Effect of Micro- and Macro-Mechanical Characteristics of Jujube Bark on Jujube Girdling Quality

Jujube girdling is an important method to improve the yield and quality of jujube fruit. However, girdling usually causes the tearing of jujube bark, resulting in the slow healing and even death of jujube trees. These problems directly affect the economic benefits of jujube planting. In this paper, in order to reveal the tearing mechanism of jujube bark caused by girdling, and provide the basic mechanical parameters of jujube bark for the research and development of automatic girdling equipment, the structure and mechanical characteristics of jujube bark were studied through theory and experimental methods. The results of microscopic observation showed that jujube bark is a biological composite material mainly composed of the phloem, periderm and epidermis. Furthermore, a mathematical model-based analysis of the growth stress of jujube bark showed that growth stress can be regarded as a biaxial stress state, which can promote the longitudinal tearing of jujube bark during girdling. The tensile test results of jujube bark showed that jujube bark belongs to the category of anisotropic and biologic material. Its longitudinal and transverse mechanical characteristics are significantly different. The maximum longitudinal tensile load was in the range of 105.9~293 N, the longitudinal tensile strength was 16.3 MPa and the elastic modulus was 255.6 MPa.

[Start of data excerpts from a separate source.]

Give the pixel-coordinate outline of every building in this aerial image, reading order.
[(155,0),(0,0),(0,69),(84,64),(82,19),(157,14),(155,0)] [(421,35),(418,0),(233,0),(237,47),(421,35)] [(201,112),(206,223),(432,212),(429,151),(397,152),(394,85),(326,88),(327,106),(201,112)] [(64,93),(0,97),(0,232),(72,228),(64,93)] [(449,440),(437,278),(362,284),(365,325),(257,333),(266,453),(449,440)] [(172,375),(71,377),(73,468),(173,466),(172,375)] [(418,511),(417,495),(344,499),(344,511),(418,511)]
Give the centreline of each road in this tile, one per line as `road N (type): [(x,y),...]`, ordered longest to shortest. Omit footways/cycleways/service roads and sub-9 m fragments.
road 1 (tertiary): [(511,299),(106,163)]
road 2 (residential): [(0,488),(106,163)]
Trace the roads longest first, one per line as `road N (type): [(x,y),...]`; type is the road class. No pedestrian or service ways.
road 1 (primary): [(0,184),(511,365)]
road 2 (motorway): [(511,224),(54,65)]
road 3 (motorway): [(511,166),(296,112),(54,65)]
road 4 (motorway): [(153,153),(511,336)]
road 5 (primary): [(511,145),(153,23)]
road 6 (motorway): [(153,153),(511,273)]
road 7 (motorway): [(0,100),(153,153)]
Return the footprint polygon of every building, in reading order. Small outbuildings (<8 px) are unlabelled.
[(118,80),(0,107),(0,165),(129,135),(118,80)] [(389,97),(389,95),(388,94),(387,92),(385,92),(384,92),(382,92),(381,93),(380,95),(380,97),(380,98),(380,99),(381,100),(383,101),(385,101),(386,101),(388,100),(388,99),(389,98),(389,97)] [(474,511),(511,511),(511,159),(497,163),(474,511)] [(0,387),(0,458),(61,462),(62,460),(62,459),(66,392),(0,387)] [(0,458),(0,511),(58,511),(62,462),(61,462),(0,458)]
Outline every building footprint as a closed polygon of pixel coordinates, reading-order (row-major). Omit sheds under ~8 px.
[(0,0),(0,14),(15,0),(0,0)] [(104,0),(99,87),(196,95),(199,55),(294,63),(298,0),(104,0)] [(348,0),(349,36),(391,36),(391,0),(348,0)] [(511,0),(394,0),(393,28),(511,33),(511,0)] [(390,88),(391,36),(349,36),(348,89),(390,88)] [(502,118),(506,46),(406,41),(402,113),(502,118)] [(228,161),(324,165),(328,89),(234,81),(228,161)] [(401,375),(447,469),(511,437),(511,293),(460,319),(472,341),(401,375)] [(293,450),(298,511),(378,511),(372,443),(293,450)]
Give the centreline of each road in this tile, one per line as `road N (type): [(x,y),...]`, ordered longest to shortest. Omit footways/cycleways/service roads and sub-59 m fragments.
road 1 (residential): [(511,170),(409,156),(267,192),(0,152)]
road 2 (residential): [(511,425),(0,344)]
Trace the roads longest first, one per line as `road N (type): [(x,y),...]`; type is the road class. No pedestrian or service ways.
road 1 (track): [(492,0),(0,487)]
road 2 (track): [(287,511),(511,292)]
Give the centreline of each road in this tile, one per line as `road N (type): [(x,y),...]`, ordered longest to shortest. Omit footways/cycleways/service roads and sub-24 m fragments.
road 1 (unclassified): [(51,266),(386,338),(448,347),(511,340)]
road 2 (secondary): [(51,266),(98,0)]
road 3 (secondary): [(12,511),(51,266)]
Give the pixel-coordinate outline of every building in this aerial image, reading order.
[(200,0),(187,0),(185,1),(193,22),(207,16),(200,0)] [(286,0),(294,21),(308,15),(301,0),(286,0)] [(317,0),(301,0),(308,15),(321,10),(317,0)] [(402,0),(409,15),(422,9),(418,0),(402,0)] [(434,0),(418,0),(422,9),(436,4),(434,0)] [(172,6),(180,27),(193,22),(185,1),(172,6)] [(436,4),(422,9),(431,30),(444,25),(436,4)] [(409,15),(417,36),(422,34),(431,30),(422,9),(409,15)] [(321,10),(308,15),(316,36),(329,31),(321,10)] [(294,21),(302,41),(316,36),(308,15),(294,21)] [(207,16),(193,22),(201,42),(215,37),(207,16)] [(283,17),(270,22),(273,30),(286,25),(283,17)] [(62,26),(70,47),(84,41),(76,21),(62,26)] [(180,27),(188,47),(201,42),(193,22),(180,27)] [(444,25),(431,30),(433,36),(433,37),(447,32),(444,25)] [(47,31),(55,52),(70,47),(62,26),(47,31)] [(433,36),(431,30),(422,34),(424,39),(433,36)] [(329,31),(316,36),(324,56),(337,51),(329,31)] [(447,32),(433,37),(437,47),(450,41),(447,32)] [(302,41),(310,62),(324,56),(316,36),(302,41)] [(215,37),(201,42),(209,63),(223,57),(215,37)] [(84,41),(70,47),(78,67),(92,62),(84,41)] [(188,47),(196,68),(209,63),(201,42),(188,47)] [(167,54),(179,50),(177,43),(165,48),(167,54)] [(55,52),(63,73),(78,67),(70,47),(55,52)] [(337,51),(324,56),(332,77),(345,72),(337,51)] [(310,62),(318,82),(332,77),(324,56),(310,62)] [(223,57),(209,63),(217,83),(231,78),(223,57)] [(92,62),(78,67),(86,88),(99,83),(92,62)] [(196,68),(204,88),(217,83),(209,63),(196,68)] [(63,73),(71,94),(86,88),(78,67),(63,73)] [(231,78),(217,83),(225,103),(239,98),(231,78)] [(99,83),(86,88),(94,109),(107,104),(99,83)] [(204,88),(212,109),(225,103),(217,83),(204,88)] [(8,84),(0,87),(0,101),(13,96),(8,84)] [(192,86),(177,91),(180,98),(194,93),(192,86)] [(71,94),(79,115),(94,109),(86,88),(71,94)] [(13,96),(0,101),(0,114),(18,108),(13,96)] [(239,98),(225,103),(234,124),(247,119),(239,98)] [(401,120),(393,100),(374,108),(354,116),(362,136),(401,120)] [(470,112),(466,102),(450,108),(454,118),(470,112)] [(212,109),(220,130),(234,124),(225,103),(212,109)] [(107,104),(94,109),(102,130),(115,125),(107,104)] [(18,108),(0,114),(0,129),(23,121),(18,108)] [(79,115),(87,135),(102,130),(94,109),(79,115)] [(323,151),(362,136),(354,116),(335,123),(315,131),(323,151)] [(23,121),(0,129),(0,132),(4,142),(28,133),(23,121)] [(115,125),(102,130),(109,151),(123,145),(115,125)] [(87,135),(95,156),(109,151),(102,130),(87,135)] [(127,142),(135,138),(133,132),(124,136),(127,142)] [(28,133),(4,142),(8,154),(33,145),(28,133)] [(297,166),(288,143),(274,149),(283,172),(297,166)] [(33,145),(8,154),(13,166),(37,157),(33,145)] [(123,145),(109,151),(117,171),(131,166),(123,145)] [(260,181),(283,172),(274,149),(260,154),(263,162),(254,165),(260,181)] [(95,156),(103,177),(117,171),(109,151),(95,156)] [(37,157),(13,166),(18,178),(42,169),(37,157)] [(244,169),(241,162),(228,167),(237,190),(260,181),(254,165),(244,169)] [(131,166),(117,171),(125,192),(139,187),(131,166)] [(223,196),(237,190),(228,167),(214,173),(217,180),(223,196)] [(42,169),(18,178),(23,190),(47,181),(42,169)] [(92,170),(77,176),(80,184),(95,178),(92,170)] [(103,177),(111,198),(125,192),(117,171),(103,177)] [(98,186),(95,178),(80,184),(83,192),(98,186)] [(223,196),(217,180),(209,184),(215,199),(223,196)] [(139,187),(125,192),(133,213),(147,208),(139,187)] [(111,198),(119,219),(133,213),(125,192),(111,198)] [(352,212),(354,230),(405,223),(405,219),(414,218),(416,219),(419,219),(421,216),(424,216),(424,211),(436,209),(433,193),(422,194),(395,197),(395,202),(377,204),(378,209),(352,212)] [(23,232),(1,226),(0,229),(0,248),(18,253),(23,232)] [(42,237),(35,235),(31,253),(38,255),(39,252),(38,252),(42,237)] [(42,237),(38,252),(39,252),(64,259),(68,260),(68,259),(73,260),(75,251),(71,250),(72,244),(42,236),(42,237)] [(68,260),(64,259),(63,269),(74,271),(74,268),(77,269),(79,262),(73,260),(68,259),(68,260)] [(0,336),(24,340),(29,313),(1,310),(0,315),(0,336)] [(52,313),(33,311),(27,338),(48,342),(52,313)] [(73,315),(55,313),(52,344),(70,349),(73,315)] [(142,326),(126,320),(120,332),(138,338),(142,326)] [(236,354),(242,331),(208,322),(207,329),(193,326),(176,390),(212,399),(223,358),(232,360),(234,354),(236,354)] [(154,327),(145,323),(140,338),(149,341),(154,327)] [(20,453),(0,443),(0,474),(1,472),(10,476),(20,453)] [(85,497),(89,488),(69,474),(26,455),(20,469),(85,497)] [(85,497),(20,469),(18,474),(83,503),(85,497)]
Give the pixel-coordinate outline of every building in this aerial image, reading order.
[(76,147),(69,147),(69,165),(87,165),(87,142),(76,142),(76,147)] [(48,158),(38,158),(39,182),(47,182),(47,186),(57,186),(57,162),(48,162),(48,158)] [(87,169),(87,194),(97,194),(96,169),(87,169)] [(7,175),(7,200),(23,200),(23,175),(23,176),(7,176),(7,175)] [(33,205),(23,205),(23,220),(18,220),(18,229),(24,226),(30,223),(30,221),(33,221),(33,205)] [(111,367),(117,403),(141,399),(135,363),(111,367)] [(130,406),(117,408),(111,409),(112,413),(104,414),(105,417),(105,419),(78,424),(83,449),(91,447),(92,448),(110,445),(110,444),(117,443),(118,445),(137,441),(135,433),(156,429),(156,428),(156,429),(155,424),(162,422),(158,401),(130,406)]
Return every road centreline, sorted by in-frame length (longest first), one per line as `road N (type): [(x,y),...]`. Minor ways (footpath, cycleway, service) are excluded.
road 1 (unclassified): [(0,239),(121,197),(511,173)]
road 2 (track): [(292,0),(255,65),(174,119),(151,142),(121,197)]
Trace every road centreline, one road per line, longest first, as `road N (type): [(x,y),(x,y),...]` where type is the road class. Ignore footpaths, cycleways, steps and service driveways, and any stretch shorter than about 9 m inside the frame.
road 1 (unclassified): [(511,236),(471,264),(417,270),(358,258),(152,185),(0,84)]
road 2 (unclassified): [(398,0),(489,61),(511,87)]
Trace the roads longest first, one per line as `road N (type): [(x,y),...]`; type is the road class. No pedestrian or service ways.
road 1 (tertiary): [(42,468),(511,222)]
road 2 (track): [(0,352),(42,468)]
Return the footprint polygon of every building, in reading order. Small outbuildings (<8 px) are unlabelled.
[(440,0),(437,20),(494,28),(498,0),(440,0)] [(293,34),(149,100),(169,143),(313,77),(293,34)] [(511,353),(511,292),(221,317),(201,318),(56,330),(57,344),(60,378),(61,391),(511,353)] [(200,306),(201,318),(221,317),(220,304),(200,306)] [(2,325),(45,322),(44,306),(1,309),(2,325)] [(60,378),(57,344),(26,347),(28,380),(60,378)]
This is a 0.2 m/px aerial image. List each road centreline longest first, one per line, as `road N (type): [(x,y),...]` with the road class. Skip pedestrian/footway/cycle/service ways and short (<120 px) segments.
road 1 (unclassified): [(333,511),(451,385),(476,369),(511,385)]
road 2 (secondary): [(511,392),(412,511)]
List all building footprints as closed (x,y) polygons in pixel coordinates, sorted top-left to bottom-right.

The average transverse tensile load was only 27.9% of the longitudinal tensile load. The transverse tensile strength was 3.5 Mpa and its elastic modulus was 724.14 MPa. The transverse cutting test of jujube bark showed that the average cutting force was 118.2 N and the cutting strength was 9.8 MPa. The results of this study showed that both the growth stress and the anisotropic natural polymer of jujube bark have adverse effects on girdling. Subsequently, issues relating to the selection of appropriate girdling tools and the matters needing attention in the process of the girdling operation were proposed, so as to guide the correct application of girdling technology. In addition, some suggestions on the research and development of girdling tools in the future are put forward.